[Layout element entries]
*-*-*

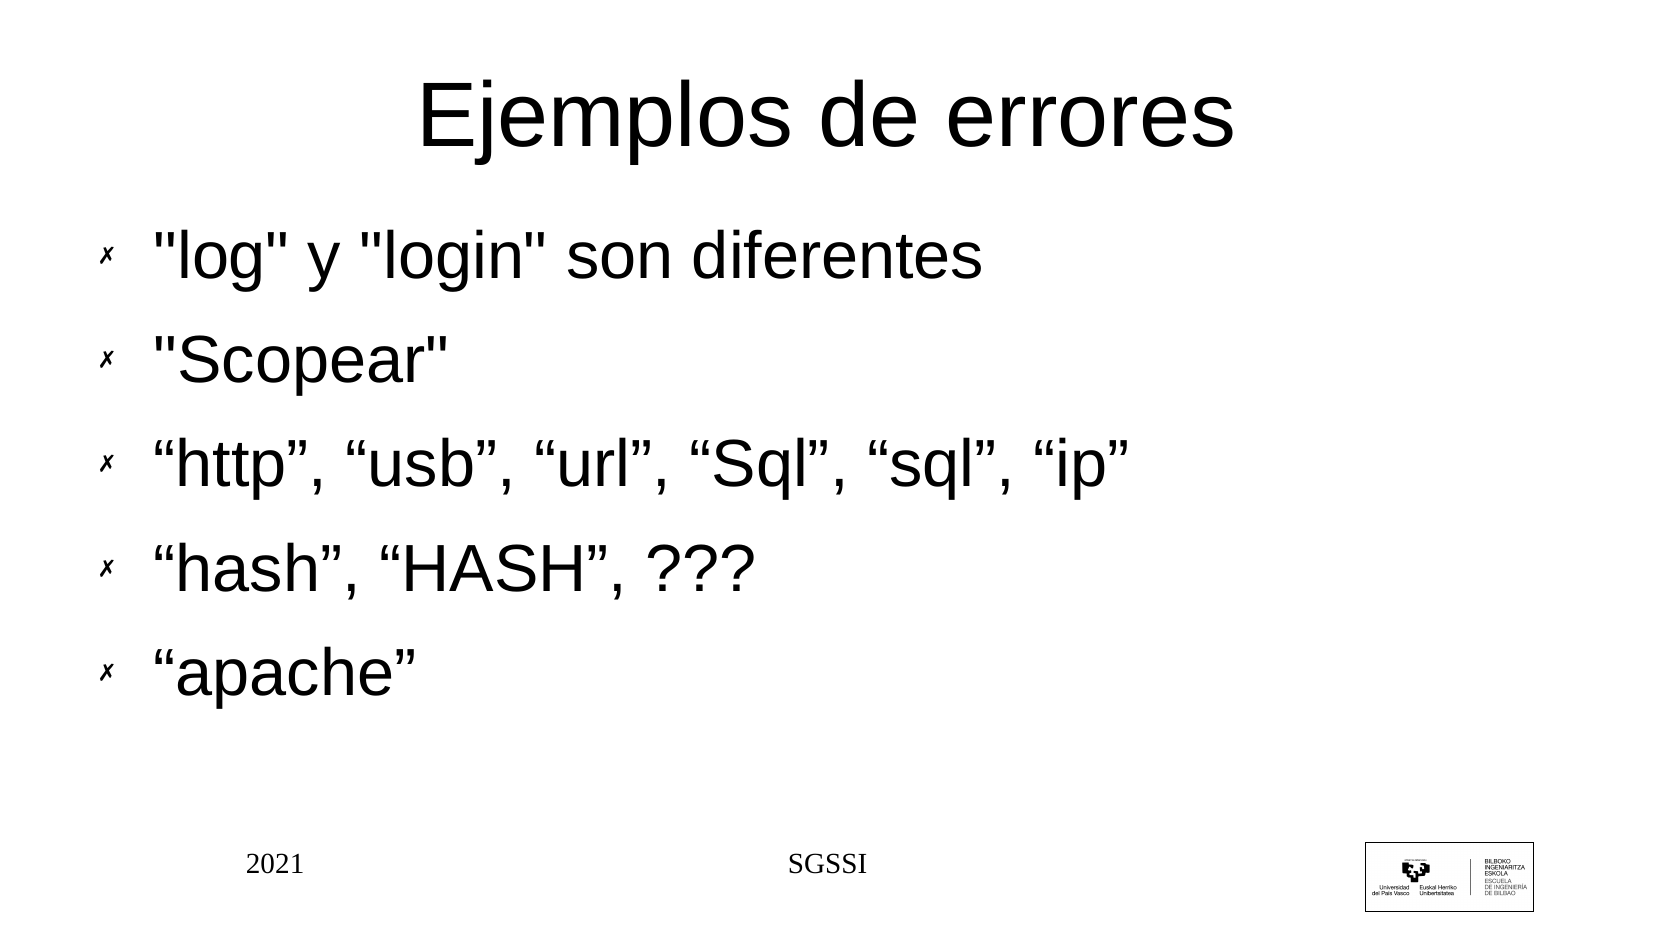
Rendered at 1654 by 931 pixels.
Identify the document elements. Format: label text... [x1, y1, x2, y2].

picture [1366, 843, 1533, 911]
title Ejemplos de errores [82, 37, 1571, 193]
list "log" y "login" son diferentes "Scopear" “http”, “usb”, “url”, “Sql”, “sql”, “ip” “hash”, “HASH”, ??? “apache” [82, 217, 1571, 758]
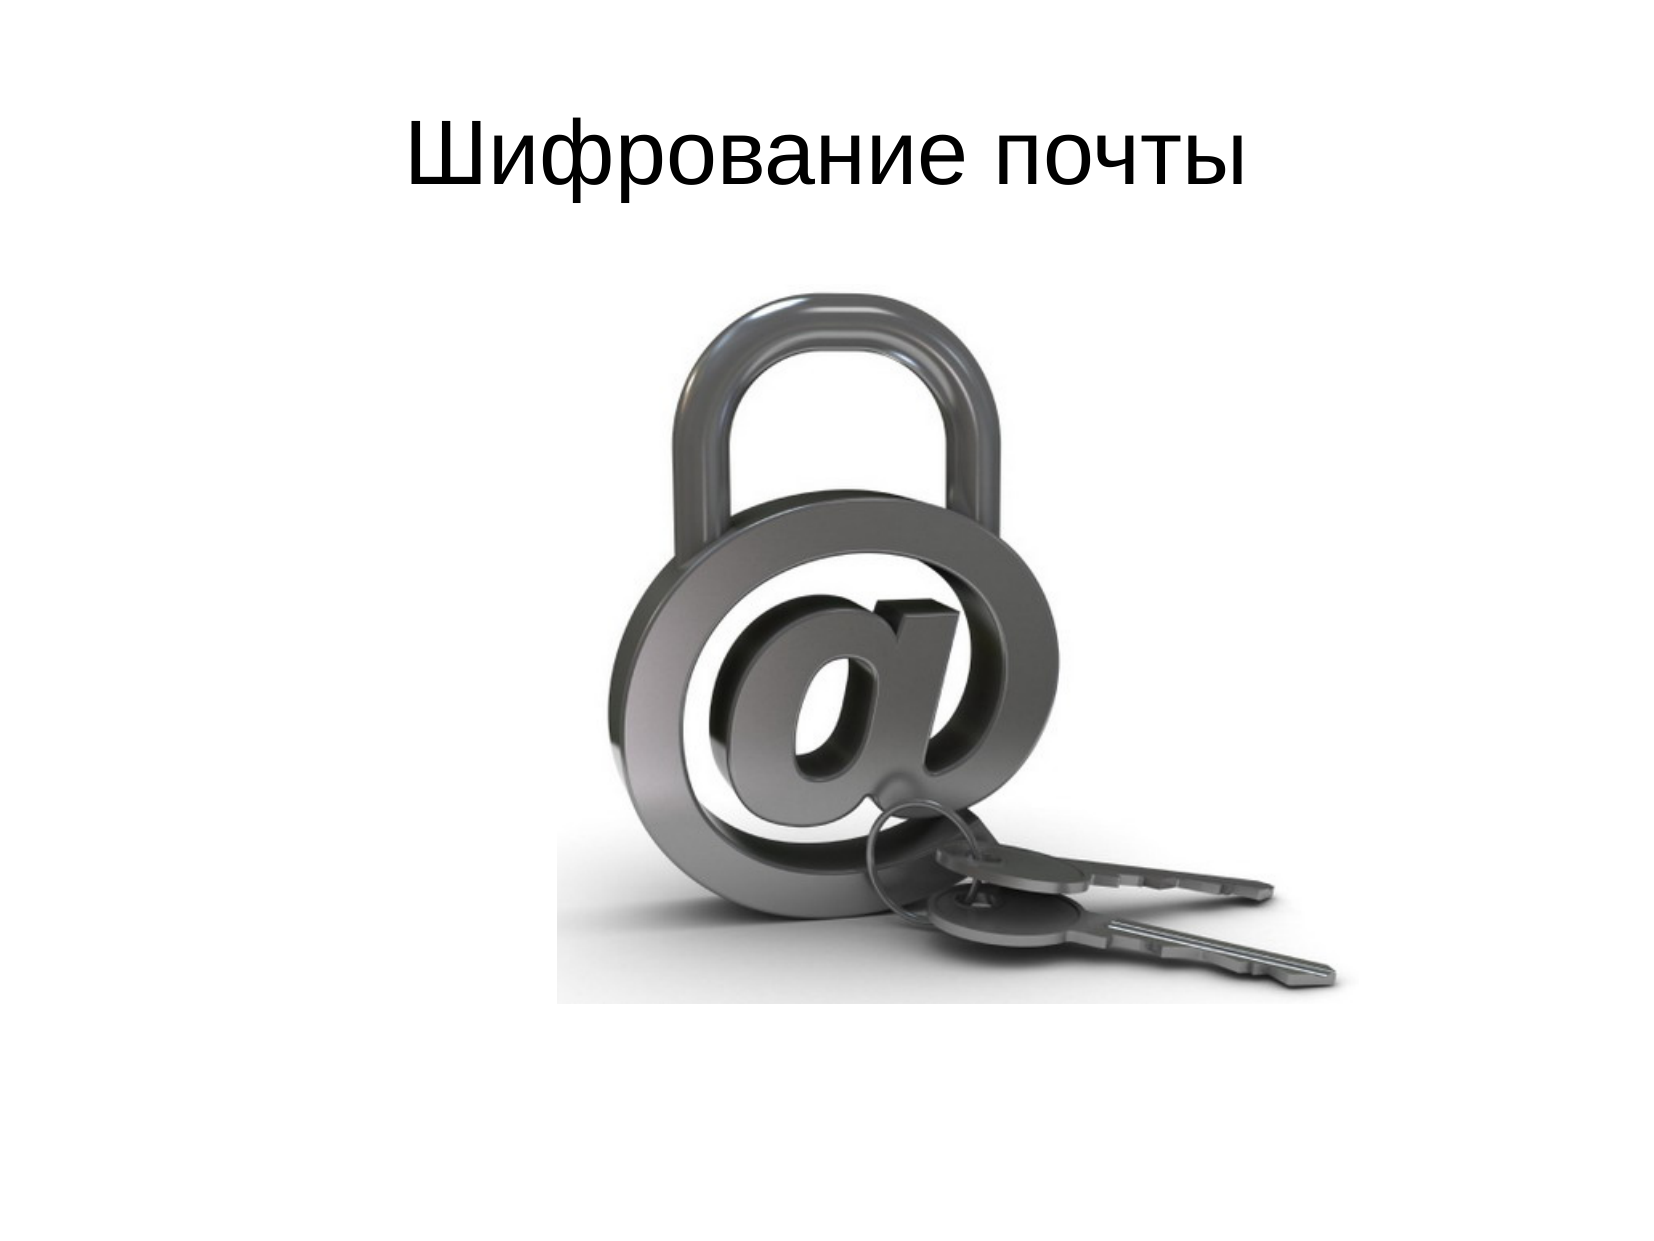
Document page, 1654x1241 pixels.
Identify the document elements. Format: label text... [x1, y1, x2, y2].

picture [557, 284, 1359, 1004]
title Шифрование почты [82, 49, 1571, 257]
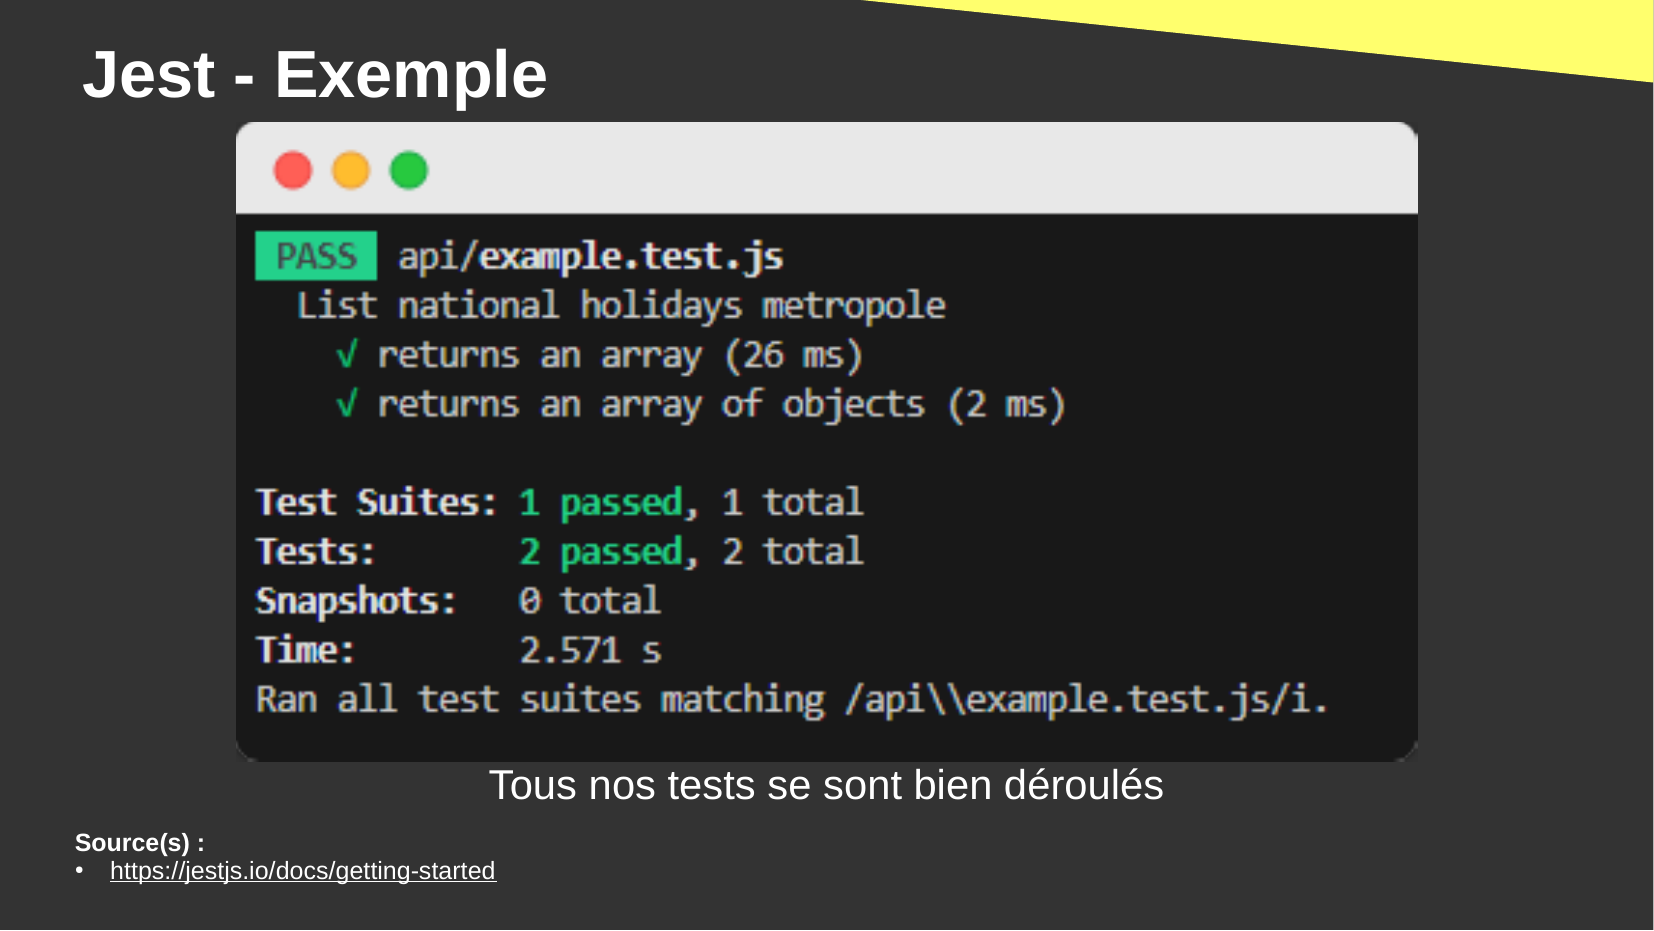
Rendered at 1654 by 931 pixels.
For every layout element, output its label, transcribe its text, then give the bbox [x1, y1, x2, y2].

picture [236, 122, 1418, 762]
text_box [861, 0, 1654, 83]
list Tous nos tests se sont bien déroulés [425, 762, 1229, 821]
title Jest - Exemple [82, 37, 799, 114]
text_box Source(s) : https://jestjs.io/docs/getting-started [60, 821, 1546, 906]
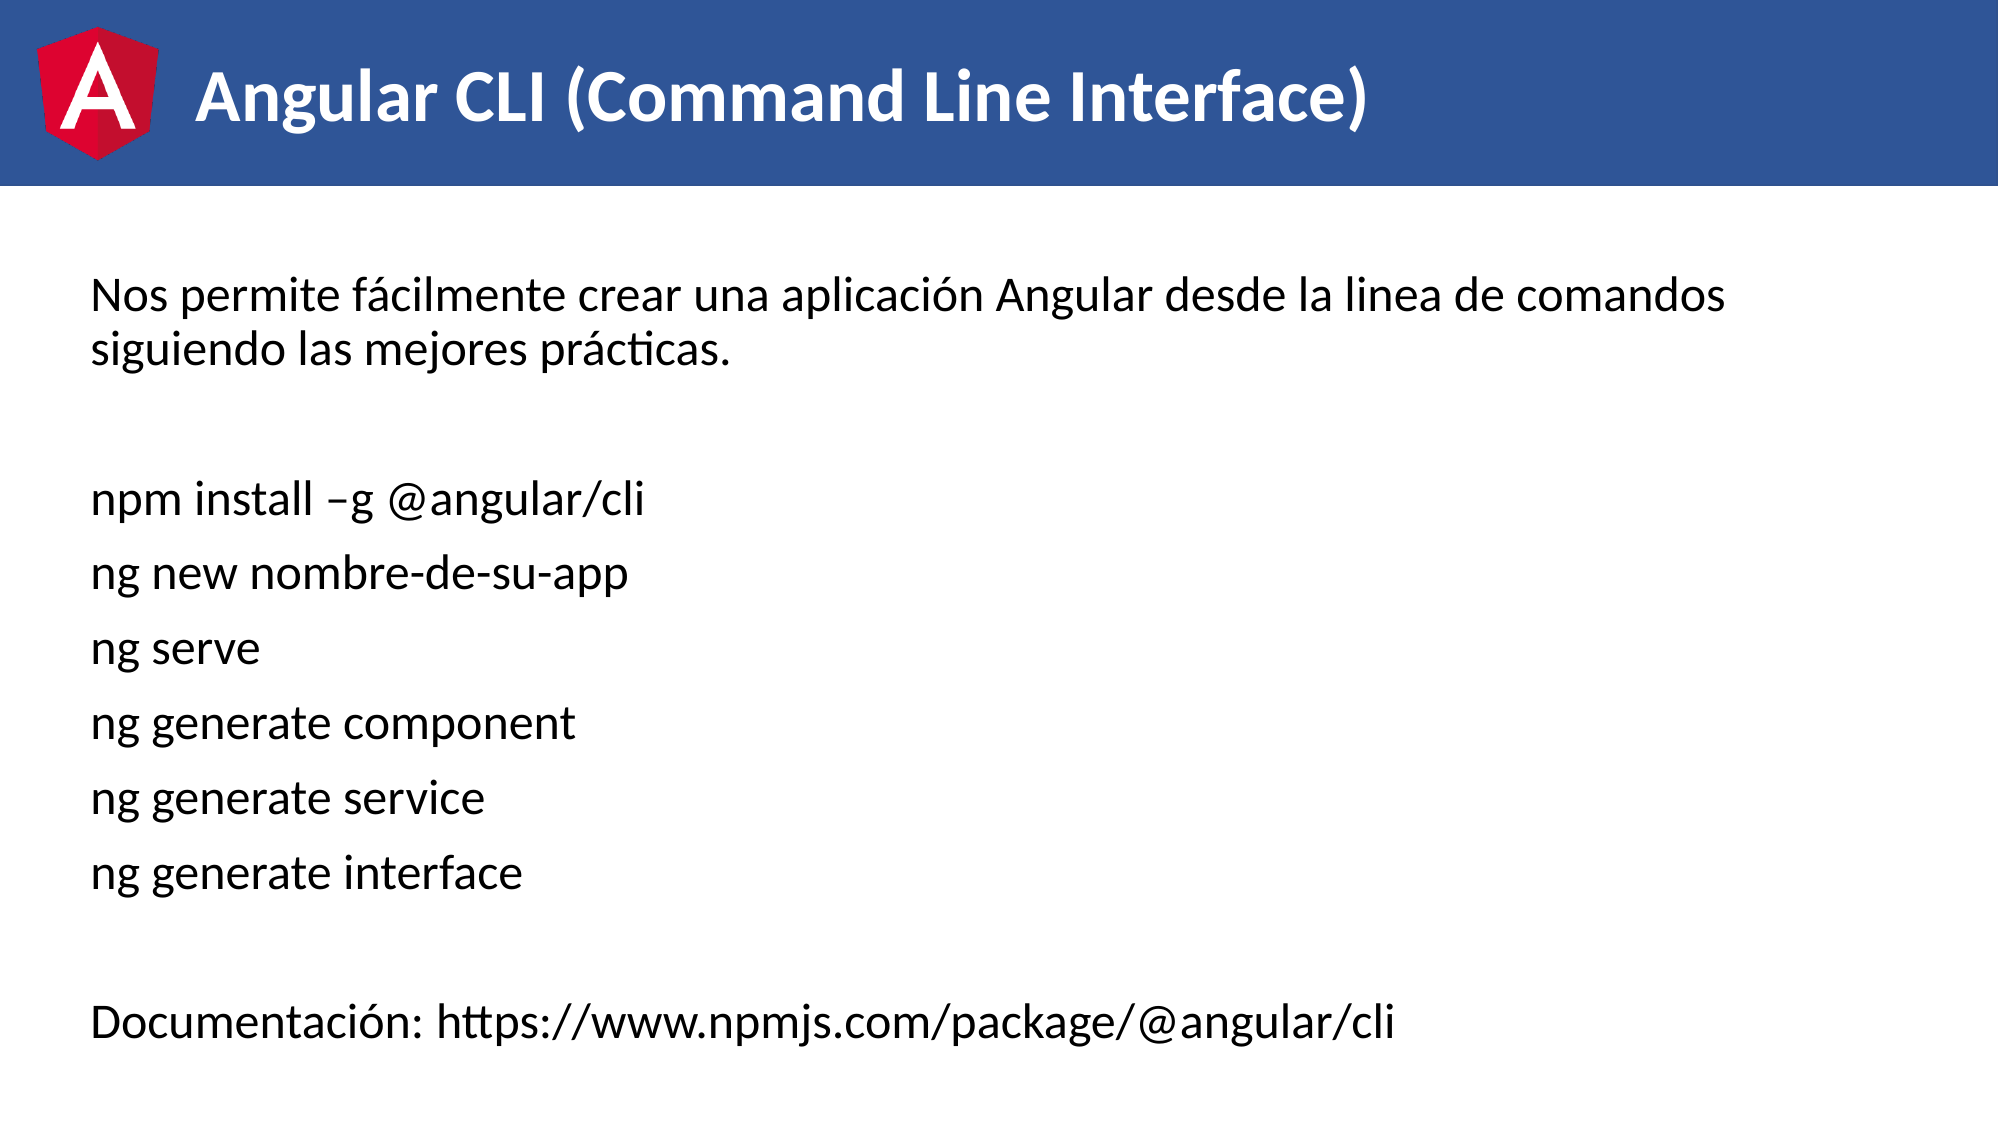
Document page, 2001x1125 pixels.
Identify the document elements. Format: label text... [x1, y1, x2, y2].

picture [16, 6, 179, 173]
text_box [0, 0, 1997, 185]
text_box Angular CLI (Command Line Interface) [180, 38, 1971, 145]
subtitle Nos permite fácilmente crear una aplicación Angular desde la linea de comandos siguiendo las mejores prácticas. npm install –g @angular/cli ng new nombre-de-su-app ng serve ng generate component ng generate service ng generate interface Documentación: https://www.npmjs.com/package/@angular/cli [75, 260, 1925, 1082]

*-*-*

Exercise goal
Recast the lines from the start of the records through the line containing "title Ejemplos de errores [82, 37, 1571, 193]", inclusive, as a Markdown table with the columns Row and Text, one numbered row per line. Omit blank lines, and leave the pictures out of the answer.

Result of this task
| Row | Text |
|---|---|
| 1 | Rendered at 1654 by 931 pixels. |
| 2 | Identify the document elements. Format: label text... [x1, y1, x2, y2]. |
| 3 | picture [1366, 843, 1533, 911] |
| 4 | title Ejemplos de errores [82, 37, 1571, 193] |